Provide db_vector_count() and db_vector_mask() implementations for both
ntb_hw_epf and pci-epf-vntb so that ntb_transport can map MSI vectors to
doorbell bits. Without them, the upper layer cannot identify which
doorbell vector fired and ends up scheduling rxc_db_work() for all queue
pairs, resulting in a thundering-herd effect when multiple queue pairs
(QPs) are enabled.

With this change, .peer_db_set() must honor the db_bits mask and raise
all requested doorbell interrupts, so update those implementations
accordingly.

Signed-off-by: Koichiro Den <den@valinux.co.jp>
---
 drivers/ntb/hw/epf/ntb_hw_epf.c               | 47 ++++++++++++-------
 drivers/pci/endpoint/functions/pci-epf-vntb.c | 40 +++++++++++++---
 2 files changed, 63 insertions(+), 24 deletions(-)

diff --git a/drivers/ntb/hw/epf/ntb_hw_epf.c b/drivers/ntb/hw/epf/ntb_hw_epf.c
index c94bf63d69ff..d9811da90599 100644
--- a/drivers/ntb/hw/epf/ntb_hw_epf.c
+++ b/drivers/ntb/hw/epf/ntb_hw_epf.c
@@ -363,7 +363,7 @@ static int ntb_epf_init_isr(struct ntb_epf_dev *ndev, int msi_min, int msi_max)
 		}
 	}
 
-	ndev->db_count = irq;
+	ndev->db_count = irq - 1;
 
 	ret = ntb_epf_send_command(ndev, CMD_CONFIGURE_DOORBELL,
 				   argument | irq);
@@ -397,6 +397,22 @@ static u64 ntb_epf_db_valid_mask(struct ntb_dev *ntb)
 	return ntb_ndev(ntb)->db_valid_mask;
 }
 
+static int ntb_epf_db_vector_count(struct ntb_dev *ntb)
+{
+	return ntb_ndev(ntb)->db_count;
+}
+
+static u64 ntb_epf_db_vector_mask(struct ntb_dev *ntb, int db_vector)

# LISTED RECORDS
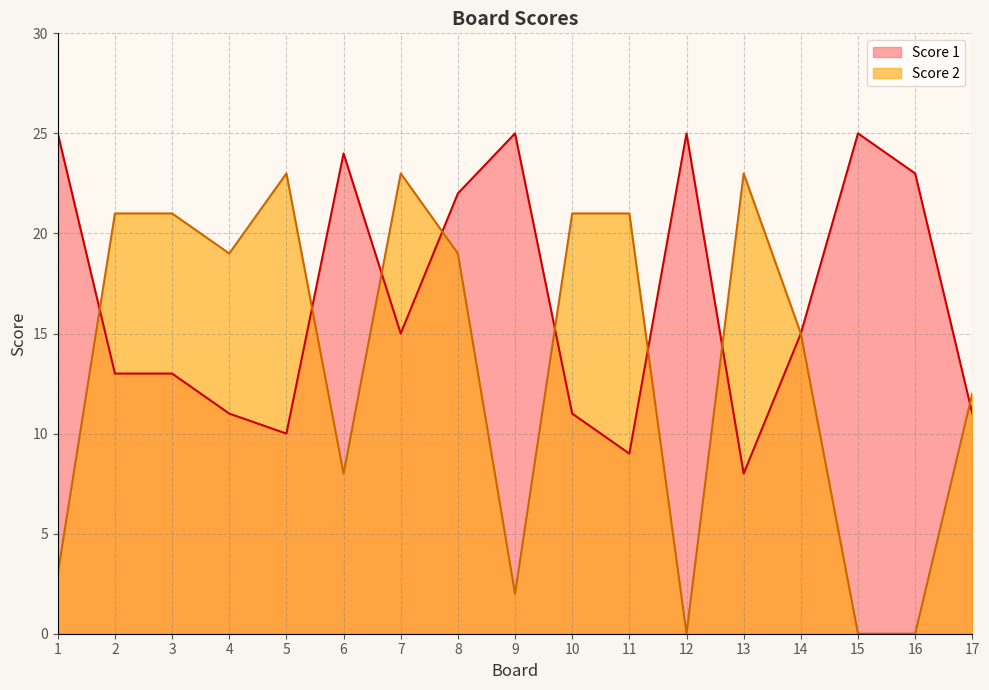

Rank the series by their maximum value, from highest to lowest.

Score 1, Score 2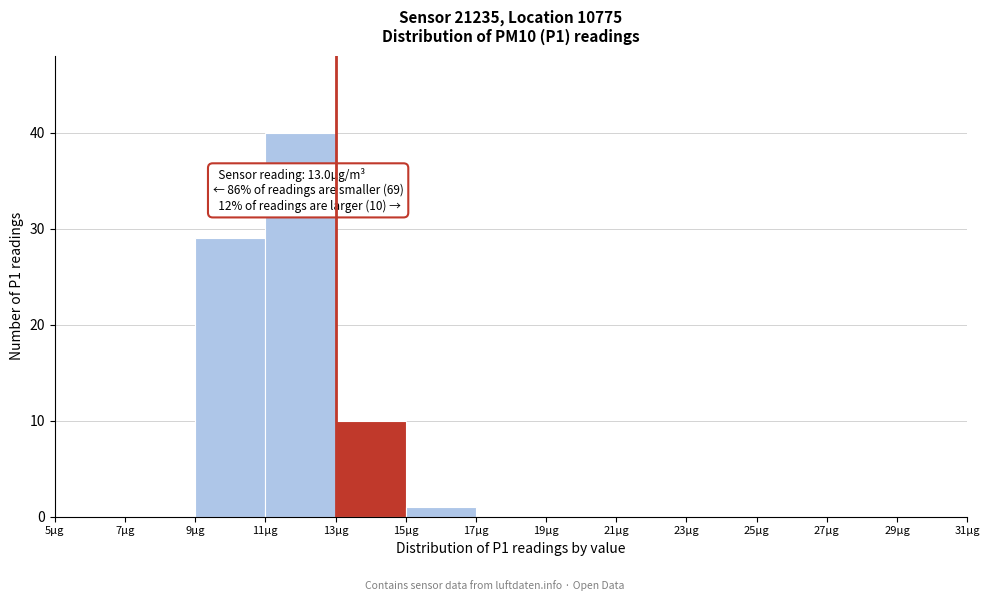

Which range on the x-axis has the tallest bar?

11 to 13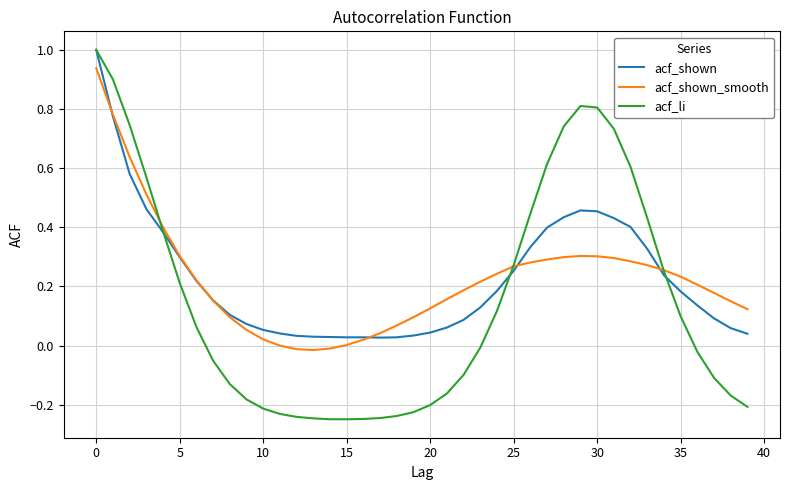

True or false: acf_shown_smooth and acf_shown cross at least once.

True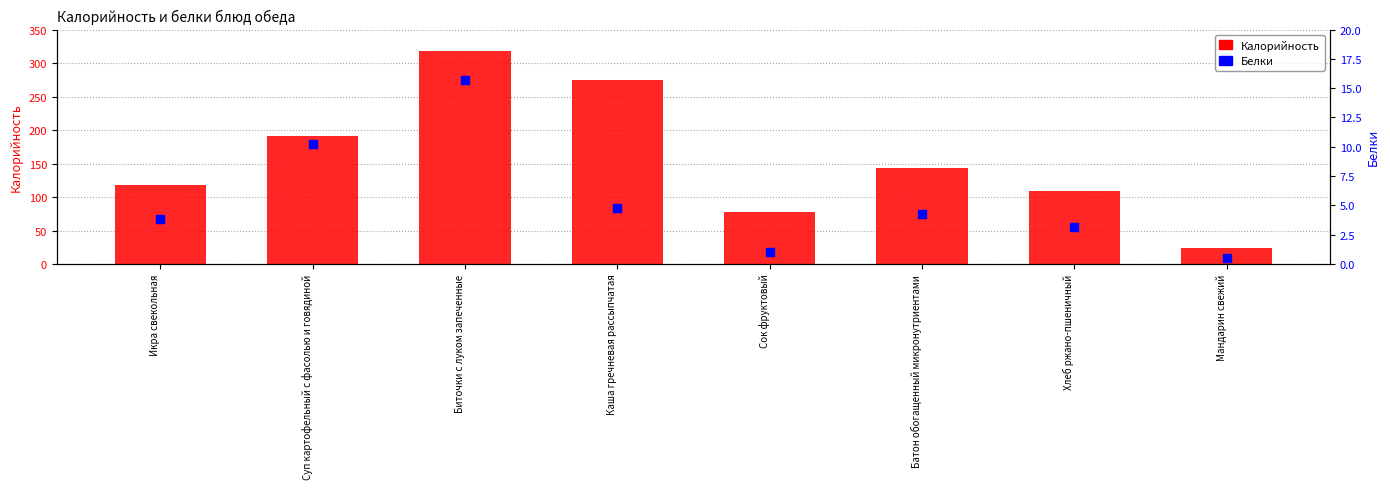

Which series has the largest Y range (max minus min)?

Калорийность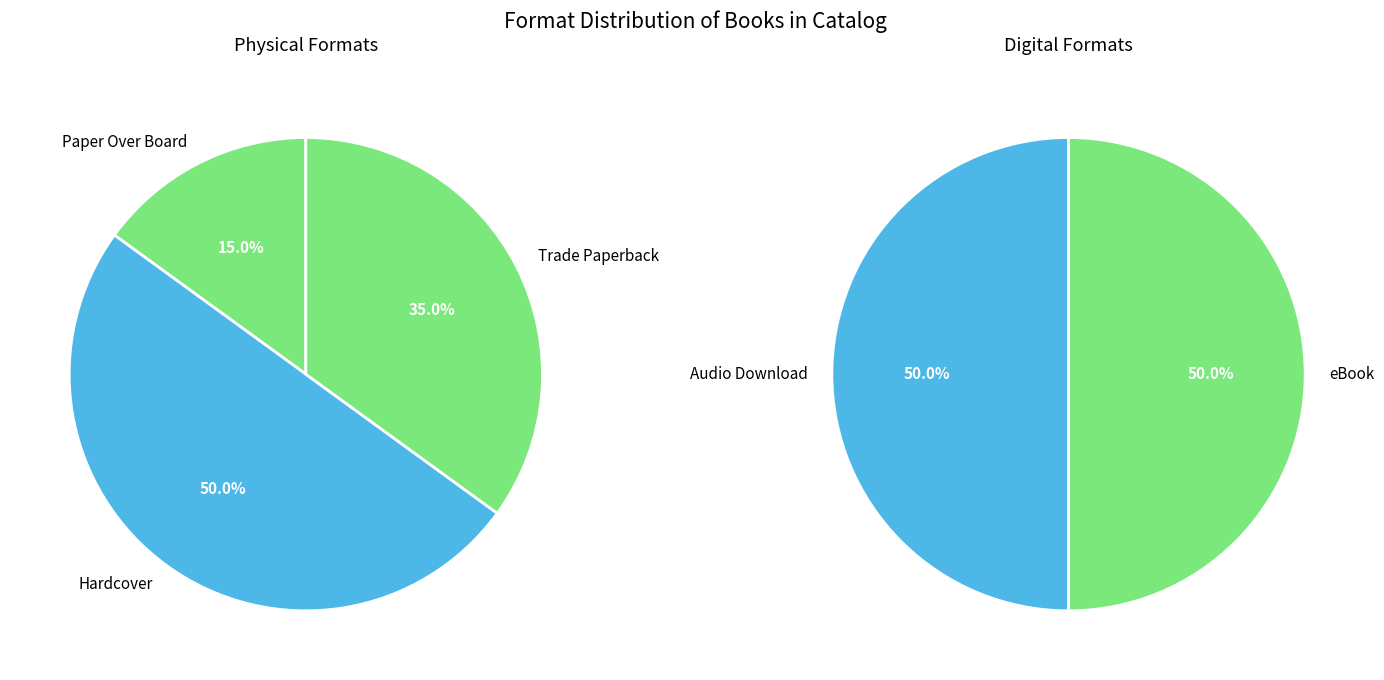

Count the number of slices in the pie.

5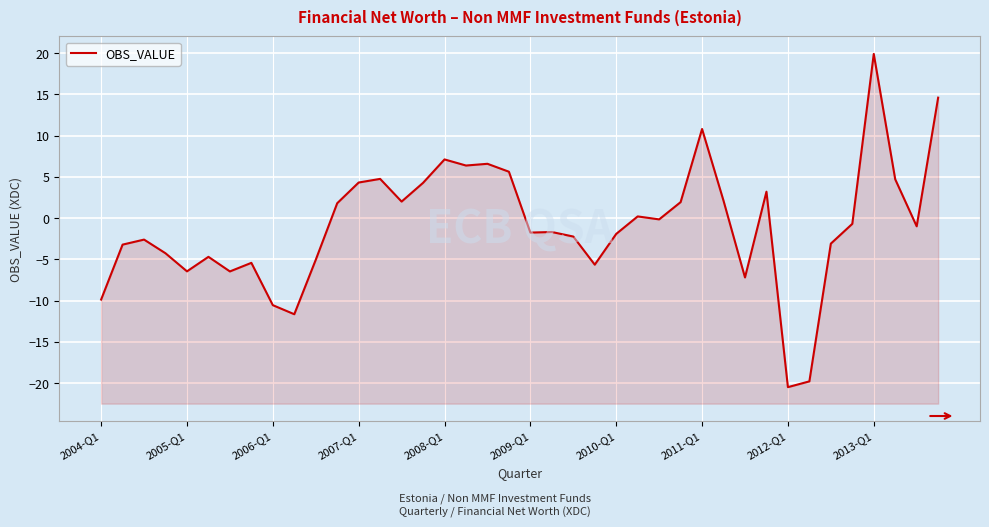

Does the chart display data point markers on the line(s)?

No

# PROBLEMS TO WORK ON
1. According to the doorbell patch, what happens when multiple queue pairs are enabled and db_vector_count() and db_vector_mask() are not implemented?
2. Carry on the doorbell patch from the last line shown.

# SOLVED PROBLEMS
1. The upper layer cannot tell which doorbell vector fired, so it schedules rxc_db_work() for all queue pairs, which causes a thundering-herd effect.

2.
+{
+	struct ntb_epf_dev *ndev = ntb_ndev(ntb);
+
+	db_vector--; /* vector 0 is reserved for link events */
+	if (db_vector < 0 || db_vector >= ndev->db_count)
+		return 0;
+
+	return ndev->db_valid_mask & (1ULL << db_vector);
+}
+
 static int ntb_epf_db_set_mask(struct ntb_dev *ntb, u64 db_bits)
 {
 	return 0;
@@ -480,26 +496,21 @@ static int ntb_epf_peer_mw_get_addr(struct ntb_dev *ntb, int idx,
 static int ntb_epf_peer_db_set(struct ntb_dev *ntb, u64 db_bits)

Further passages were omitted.